Apache Spark is a distributed processing platform used for big data workloads. It is usually used for data or machine learning pipelines that require processing large amounts of data.
Spark’s architecture includes several components, which we will describe next.
When creating and running a Spark application, it starts by running in the driver machine, e.g. your own machine. However, in order to fully leverage Spark, applications need to run as a set of independent processes in a cluster, as this is what enables the distributed processing and horizontal scaling we need for big data. One of the main responsibilities of the driver’s program is to create a Spark Context.
Running distributed work across a cluster requires some coordination - e.g. telling each cluster node what it should run and the resource allocation needed - this is why we need the Spark Context. The Spark Context connects to a Cluster Manager to acquire Executors to run the different Tasks that are part of our Spark application. Executors need our Spark application’s code to do the job, so this is also one of the Spark Context’s responsibilities.
Spark is agnostic to the Cluster Manager - the most common ones are Spark’s own standalone cluster, YARN, and Kubernetes. The Cluster Manager’s responsibility is to communicate with Worker Nodes to acquire Executors, which will be shared with the Spark Context.
Spark’s goal is to distribute work across multiple machines so that any system can horizontally scale when facing large amounts of data - those machines are called Worker Nodes. Each Worker Node can have multiple Executor processes depending on the application requirements, e.g. if there are enough cores or memory.
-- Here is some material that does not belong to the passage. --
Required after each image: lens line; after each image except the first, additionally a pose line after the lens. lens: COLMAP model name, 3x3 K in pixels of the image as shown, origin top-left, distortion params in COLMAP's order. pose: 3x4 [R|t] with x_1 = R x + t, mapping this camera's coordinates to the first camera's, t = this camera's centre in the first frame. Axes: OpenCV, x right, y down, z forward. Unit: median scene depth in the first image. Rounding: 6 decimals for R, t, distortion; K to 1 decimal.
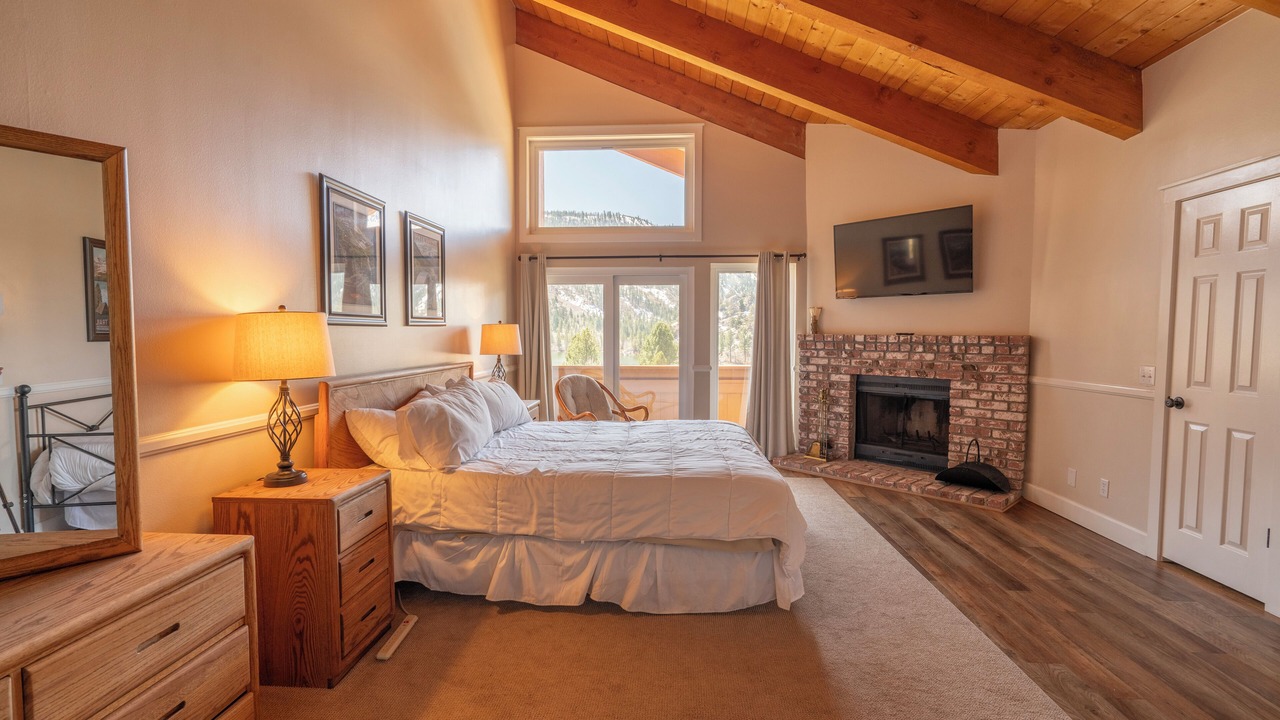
lens RADIAL K [[605.8, 0, 637.2], [0, 605.8, 366.5], [0, 0, 1]] dist [-0.001524, 0.000145]
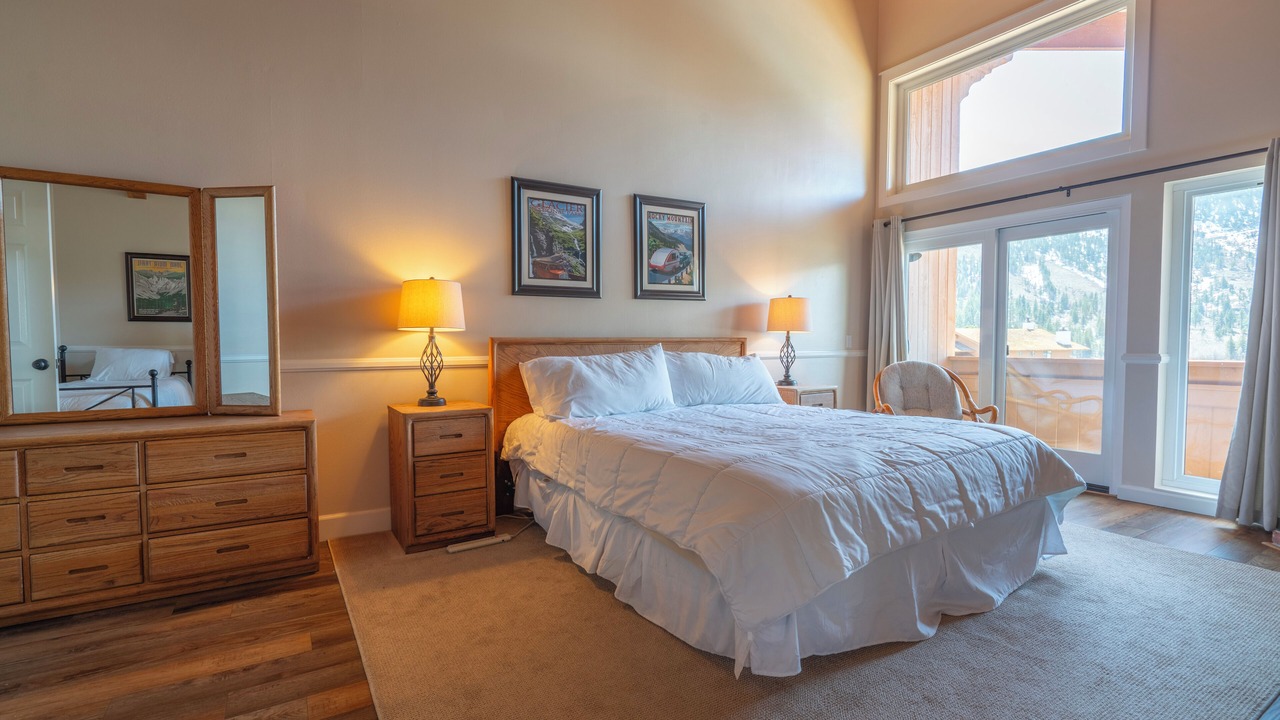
lens RADIAL K [[605.8, 0, 637.2], [0, 605.8, 366.5], [0, 0, 1]] dist [-0.001524, 0.000145]
pose [[0.558931, 0.033695, -0.828529, 0.624384], [-0.045397, 0.998919, 0.010000, 0.051861], [0.827970, 0.032024, 0.559857, 0.456391]]
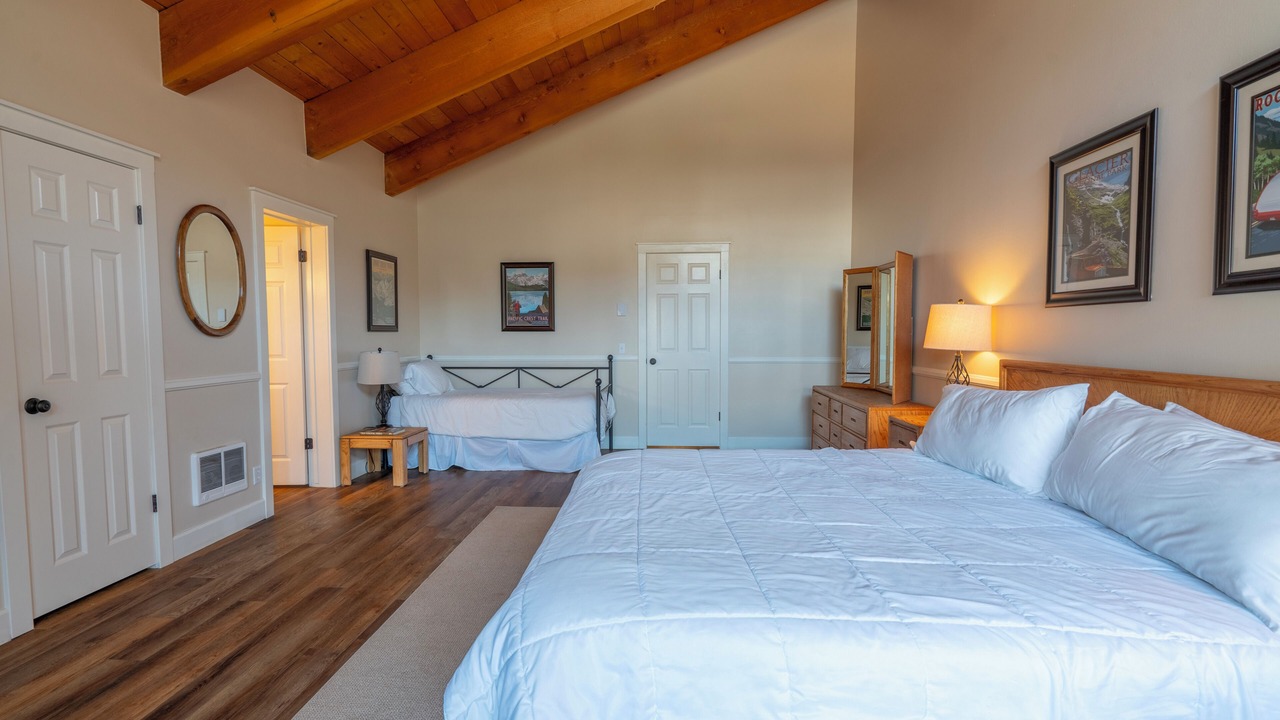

Executors are the processes responsible for actually doing the work, they are assigned a partition of data and a Task by the Spark Context, and their responsibility is to make sure the task is successfully executed within the partition. For the sake of simplicity let’s consider the example of counting how many words each line has, on a large file with 1M lines and 10 Executors. In this scenario, each Executor would be responsible for processing 100k lines, and then the result would be aggregated and consolidated into a new file.
Each Executor can take advantage of multiple threads and will always run isolated from other processes (even if they are running within the same worker node).
A Task is a unit of work sent to the Executor that should be applied to a partition of data. Tasks are part of Stages and DAGs, but those are interesting enough to have their own TIL.